---------- Trechos de dados ----------

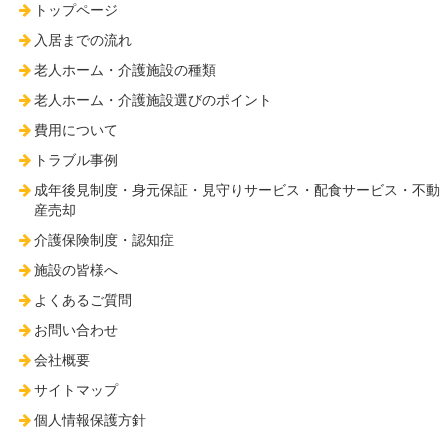
トップページ
入居までの流れ
老人ホーム・介護施設の種類
老人ホーム・介護施設選びのポイント
費用について
トラブル事例
成年後見制度・身元保証・見守りサービス・配食サービス・不動
産売却
介護保険制度・認知症
施設の皆様へ
よくあるご質問
お問い合わせ
会社概要
サイトマップ
個人情報保護方針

----------

Reescreva o texto das entradas trocando "老人ホーム" por "高齢者ホーム" e sem alterar mais nada. Omita as imagens na resposta.

▶ [Resposta esperada]:
トップページ
入居までの流れ
高齢者ホーム・介護施設の種類
高齢者ホーム・介護施設選びのポイント
費用について
トラブル事例
成年後見制度・身元保証・見守りサービス・配食サービス・不動
産売却
介護保険制度・認知症
施設の皆様へ
よくあるご質問
お問い合わせ
会社概要
サイトマップ
個人情報保護方針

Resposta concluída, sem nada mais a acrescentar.